Присмотревшись, я смог прикинуть ширину белой глади речных изгибов в масштабе к кедрам, показавшимся сразу новогодними пластмассовыми елочками.
— А вот и хозяин, — сказал Васютка, поведя одними глазами в сторону соседнего кедра.
Задрав голову, я ошалел: почти прямо над нами сидел глухарь. Тяжелый черный петух, вытянув шею, напряженно, неестественно, как плохо сделанное чучело, смотрел на нас мигающим глазом под кровавой скобой щегольской брови.
Я бил глухарей на току и с подъезда, но так, рядом, средь белого солнечного дня, мне никогда не доводилось видеть эту самую древнюю птицу Земли. Когда мы тихо двинулись к «газику», стараясь не спугнуть глухаря, он лишь несколько раз нервно переступил по корявому суку мохнатыми лапами и вновь замер.
Дорога завиляла мелко и усыпляюще, я и задремал.

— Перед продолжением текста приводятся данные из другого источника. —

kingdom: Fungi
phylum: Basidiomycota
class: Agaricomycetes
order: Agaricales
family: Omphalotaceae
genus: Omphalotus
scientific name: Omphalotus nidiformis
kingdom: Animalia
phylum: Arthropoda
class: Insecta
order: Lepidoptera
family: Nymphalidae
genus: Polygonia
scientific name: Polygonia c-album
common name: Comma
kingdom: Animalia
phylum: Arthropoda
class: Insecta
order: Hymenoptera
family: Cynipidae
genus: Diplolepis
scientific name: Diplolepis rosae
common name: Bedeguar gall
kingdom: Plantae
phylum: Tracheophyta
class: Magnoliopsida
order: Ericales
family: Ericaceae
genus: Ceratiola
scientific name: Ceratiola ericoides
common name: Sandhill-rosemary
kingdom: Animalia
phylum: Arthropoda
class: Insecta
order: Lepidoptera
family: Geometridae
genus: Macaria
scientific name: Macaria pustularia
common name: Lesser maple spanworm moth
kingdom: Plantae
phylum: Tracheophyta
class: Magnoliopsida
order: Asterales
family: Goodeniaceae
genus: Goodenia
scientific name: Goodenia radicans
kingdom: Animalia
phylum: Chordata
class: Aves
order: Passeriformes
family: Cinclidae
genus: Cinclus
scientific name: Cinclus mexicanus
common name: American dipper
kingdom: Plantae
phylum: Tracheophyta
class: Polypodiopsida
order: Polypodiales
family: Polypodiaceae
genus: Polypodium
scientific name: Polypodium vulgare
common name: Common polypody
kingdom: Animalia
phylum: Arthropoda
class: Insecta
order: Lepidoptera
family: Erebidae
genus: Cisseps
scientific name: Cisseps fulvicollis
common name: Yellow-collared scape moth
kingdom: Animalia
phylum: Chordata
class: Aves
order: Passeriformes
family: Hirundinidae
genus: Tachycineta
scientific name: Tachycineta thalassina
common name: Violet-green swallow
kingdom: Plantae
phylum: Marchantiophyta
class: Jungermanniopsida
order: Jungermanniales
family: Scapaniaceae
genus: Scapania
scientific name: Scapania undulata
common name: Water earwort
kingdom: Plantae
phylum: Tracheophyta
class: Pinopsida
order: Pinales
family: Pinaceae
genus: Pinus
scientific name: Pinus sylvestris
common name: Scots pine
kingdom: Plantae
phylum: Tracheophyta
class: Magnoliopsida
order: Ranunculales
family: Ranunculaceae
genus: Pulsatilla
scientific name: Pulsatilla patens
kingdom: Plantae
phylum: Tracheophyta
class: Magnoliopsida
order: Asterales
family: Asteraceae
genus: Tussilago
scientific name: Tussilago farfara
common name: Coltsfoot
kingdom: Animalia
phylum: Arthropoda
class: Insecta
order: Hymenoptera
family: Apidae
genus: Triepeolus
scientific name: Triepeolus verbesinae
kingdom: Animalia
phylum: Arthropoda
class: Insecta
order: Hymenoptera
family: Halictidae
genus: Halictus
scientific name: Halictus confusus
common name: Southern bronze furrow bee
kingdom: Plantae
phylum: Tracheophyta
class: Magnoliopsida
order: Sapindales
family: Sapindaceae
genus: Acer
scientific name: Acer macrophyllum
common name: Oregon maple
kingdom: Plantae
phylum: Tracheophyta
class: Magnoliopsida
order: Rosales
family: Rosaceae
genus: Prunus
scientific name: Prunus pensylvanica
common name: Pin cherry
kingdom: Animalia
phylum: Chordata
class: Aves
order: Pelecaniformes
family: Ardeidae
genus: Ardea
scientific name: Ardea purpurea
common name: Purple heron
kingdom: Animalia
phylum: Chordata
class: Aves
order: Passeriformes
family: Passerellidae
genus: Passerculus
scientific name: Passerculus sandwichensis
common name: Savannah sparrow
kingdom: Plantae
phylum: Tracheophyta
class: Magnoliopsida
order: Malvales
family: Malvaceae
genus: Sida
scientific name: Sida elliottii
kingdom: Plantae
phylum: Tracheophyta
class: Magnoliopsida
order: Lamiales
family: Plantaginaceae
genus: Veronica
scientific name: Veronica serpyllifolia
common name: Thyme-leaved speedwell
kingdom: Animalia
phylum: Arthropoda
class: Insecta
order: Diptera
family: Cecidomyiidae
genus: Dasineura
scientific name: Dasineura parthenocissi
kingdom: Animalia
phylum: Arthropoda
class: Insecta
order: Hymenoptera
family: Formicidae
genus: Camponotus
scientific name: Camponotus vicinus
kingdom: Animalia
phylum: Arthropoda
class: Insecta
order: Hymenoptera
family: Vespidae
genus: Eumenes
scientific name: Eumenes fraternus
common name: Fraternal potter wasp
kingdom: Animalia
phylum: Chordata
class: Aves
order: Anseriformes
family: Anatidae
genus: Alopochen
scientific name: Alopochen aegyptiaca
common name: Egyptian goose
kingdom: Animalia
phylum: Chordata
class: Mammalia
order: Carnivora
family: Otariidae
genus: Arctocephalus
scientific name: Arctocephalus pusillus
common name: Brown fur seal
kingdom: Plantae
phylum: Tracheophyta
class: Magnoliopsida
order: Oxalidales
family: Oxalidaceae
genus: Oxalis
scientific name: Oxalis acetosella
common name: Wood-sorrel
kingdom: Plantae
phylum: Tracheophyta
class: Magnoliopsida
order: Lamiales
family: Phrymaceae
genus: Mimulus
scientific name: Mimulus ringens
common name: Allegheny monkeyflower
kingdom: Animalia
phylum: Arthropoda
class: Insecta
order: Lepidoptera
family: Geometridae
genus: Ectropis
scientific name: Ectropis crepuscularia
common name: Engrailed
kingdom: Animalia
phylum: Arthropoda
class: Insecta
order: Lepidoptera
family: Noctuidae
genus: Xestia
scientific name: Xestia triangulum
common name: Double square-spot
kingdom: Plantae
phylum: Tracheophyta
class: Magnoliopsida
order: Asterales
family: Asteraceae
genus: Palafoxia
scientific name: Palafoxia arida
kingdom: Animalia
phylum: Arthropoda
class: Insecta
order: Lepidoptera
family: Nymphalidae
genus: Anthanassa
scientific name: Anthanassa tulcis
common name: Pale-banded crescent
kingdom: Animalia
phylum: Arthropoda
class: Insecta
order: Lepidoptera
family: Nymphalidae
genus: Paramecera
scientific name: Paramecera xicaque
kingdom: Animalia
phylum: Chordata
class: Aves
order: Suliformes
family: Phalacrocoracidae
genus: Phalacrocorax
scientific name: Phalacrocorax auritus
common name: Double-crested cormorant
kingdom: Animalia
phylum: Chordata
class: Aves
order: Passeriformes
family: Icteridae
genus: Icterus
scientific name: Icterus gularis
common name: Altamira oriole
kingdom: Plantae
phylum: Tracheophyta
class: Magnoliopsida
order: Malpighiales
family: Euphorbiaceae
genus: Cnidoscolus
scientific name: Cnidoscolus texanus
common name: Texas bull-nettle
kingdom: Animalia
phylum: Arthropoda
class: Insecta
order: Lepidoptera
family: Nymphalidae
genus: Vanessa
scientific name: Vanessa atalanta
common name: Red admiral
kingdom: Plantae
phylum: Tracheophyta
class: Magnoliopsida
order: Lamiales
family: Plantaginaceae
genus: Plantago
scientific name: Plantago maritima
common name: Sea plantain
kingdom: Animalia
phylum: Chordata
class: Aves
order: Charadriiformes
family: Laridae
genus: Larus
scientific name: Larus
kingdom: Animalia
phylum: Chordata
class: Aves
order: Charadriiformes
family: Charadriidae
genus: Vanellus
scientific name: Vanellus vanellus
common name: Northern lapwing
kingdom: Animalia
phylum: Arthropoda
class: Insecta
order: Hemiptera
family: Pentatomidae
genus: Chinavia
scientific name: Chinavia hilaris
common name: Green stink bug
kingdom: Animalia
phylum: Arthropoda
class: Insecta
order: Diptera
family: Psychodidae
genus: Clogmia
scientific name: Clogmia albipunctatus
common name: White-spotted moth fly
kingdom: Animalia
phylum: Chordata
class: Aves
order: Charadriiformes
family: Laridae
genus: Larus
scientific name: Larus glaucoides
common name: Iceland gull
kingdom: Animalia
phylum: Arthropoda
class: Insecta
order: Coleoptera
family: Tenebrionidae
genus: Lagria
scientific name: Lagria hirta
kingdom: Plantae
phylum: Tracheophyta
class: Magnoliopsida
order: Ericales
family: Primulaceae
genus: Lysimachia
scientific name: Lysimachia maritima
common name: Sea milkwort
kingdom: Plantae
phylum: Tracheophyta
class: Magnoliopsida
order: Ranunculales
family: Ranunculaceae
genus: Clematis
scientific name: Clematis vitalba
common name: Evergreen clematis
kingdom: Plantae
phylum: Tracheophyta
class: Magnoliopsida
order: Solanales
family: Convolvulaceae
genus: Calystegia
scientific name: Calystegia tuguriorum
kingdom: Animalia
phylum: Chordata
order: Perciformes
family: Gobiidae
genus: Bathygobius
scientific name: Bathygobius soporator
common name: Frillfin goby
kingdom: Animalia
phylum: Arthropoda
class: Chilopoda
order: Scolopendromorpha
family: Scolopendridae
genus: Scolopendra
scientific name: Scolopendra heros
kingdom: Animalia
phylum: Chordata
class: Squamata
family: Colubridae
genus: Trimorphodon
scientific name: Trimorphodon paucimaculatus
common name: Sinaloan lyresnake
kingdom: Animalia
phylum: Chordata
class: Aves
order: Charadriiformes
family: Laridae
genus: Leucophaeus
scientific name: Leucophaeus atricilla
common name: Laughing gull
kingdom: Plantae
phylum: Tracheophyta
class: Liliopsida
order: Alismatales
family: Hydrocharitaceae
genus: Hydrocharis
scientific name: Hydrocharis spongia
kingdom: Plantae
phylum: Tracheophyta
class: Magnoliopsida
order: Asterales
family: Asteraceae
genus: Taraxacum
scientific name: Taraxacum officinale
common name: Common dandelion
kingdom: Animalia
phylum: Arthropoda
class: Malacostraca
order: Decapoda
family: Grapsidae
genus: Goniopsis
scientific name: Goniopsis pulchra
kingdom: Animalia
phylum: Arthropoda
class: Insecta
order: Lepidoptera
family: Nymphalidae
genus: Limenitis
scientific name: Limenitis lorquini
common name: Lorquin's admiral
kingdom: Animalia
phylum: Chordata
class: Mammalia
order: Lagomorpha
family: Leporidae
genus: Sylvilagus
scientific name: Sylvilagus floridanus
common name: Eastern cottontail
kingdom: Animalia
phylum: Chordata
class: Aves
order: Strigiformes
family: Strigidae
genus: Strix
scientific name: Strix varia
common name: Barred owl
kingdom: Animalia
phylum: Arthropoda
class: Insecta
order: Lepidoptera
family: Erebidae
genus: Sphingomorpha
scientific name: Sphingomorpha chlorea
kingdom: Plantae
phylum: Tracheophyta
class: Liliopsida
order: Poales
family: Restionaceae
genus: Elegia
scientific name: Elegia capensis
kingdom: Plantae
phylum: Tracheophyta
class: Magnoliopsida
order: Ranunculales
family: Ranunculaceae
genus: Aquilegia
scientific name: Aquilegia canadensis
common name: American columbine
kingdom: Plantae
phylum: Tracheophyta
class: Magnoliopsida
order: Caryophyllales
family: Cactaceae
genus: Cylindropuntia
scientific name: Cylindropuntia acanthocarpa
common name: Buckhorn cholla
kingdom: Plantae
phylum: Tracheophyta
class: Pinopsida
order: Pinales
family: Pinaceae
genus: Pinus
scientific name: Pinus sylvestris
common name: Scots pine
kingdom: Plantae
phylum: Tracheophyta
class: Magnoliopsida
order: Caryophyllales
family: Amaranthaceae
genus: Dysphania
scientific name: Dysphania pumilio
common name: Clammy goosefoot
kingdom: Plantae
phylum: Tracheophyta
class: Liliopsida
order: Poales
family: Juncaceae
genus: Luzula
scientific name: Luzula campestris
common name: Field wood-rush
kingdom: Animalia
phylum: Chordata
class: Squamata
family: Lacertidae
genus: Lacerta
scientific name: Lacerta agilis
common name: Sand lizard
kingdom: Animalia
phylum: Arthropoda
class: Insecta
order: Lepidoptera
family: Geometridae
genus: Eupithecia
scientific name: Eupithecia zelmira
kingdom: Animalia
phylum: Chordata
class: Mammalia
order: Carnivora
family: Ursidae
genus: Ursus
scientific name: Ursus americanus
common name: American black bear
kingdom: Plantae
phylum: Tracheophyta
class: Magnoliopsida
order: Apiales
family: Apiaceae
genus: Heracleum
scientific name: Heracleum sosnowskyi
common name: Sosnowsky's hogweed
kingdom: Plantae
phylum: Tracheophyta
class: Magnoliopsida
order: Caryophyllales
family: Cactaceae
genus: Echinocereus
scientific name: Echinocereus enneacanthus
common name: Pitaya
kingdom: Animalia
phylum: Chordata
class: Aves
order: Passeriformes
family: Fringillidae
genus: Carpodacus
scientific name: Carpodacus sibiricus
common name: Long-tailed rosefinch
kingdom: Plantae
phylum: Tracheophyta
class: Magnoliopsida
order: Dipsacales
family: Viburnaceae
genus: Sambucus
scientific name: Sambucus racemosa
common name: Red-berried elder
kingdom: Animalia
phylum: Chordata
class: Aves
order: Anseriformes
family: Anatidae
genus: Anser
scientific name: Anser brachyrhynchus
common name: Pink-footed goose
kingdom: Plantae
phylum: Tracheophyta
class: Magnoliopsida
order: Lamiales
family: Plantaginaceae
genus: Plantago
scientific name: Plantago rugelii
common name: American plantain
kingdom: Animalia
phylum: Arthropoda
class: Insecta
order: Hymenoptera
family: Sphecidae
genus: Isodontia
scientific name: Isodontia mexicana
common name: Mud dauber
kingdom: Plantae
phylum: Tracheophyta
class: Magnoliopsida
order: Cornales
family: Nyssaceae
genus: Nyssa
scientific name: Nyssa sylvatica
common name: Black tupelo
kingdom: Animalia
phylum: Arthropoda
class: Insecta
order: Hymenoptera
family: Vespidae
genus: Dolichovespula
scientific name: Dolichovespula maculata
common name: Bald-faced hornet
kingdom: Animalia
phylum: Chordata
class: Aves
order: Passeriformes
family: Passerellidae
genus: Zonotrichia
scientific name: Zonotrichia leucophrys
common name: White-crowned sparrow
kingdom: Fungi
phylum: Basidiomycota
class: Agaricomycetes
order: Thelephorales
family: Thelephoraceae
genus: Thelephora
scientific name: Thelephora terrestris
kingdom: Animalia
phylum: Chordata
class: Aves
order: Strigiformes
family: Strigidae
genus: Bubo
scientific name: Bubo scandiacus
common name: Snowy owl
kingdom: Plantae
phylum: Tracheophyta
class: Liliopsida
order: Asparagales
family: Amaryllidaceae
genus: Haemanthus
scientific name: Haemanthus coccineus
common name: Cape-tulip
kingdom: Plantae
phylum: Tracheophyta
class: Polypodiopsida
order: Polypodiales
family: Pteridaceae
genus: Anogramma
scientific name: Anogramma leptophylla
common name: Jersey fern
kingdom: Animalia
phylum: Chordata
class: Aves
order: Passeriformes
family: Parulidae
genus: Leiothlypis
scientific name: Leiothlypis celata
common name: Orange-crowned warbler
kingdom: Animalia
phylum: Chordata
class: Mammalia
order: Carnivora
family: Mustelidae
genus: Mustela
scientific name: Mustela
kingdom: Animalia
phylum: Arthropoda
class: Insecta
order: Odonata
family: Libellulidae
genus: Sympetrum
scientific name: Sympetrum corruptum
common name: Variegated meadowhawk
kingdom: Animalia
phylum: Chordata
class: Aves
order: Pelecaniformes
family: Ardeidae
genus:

Очнулся от толчка — Васютка показывал вперед:
— Приехали. Урван.
Деревня оказалась по-сибирски просторной — то ли жердевые, почти условные заборы, подчеркивали это ощущение широты, то ли необъятные огороды — от добротных грузных домов с резными наличниками до кургузых, у самой реки, будто игрушечных, бань, подобно грибам-боровикам, торчащим своими крышами из наметенных за зиму сугробов.
— Поезжай до конца улицы, а потом направо, к крайнему дому, — сказал Васютка шоферу и, нагнувшись ко мне, спросил:
— Возражать не будете, если остановимся у одной вдовы? Молодая одинокая женщина. Правда, сидела в лагере, но срок свой отбыла, — поспешно пояснил он, как бы опасаясь, что я могу не согласиться.
Хозяйки на месте не оказалось, но Васютка, как свой человек, нашарил под половицей ключ.
Дом изнутри оказался прибранным с тщательностью хирургической операционной. Все — и мебель, и дешевенькие ситцевые шторки, и полог, отделявший кухню от горница, и сама горница с десятком вязанных из дешевой цветной нитки салфеточек — говорило о том, что здесь живет добрая хозяйка. В углу стоял несоразмерный помещению бюст женщины неопределенного возраста с многострадальным лицом.